Directions for this task =
Using the data that follows, return exactly the lines from the one that contains "Boxing Insider Radio" through the one that contains "SEO ( Search Engine Optimization)", ends included.

□ □ □ □ □

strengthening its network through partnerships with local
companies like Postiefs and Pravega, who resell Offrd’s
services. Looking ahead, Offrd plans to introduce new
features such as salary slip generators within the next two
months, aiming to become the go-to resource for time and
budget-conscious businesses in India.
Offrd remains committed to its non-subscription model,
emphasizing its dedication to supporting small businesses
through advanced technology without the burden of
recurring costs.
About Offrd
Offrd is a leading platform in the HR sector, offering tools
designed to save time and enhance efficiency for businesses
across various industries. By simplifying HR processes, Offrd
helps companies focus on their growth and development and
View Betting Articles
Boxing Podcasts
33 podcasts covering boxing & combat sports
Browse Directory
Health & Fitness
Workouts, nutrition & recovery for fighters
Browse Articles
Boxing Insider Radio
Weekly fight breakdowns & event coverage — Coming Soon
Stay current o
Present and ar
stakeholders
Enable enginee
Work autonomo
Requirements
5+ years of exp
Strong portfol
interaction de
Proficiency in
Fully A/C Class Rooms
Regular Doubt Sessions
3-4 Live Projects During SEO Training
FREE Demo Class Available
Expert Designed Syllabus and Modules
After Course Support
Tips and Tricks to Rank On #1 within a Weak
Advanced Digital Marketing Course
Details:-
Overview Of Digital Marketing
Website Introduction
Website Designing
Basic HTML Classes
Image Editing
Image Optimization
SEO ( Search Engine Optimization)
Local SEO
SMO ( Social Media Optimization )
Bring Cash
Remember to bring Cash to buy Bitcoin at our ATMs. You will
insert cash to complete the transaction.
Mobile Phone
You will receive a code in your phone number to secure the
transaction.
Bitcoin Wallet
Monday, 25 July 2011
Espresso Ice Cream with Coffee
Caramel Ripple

□ □ □ □ □

Written reply =
Boxing Insider Radio
Weekly fight breakdowns & event coverage — Coming Soon
Stay current o
Present and ar
stakeholders
Enable enginee
Work autonomo
Requirements
5+ years of exp
Strong portfol
interaction de
Proficiency in
Fully A/C Class Rooms
Regular Doubt Sessions
3-4 Live Projects During SEO Training
FREE Demo Class Available
Expert Designed Syllabus and Modules
After Course Support
Tips and Tricks to Rank On #1 within a Weak
Advanced Digital Marketing Course
Details:-
Overview Of Digital Marketing
Website Introduction
Website Designing
Basic HTML Classes
Image Editing
Image Optimization
SEO ( Search Engine Optimization)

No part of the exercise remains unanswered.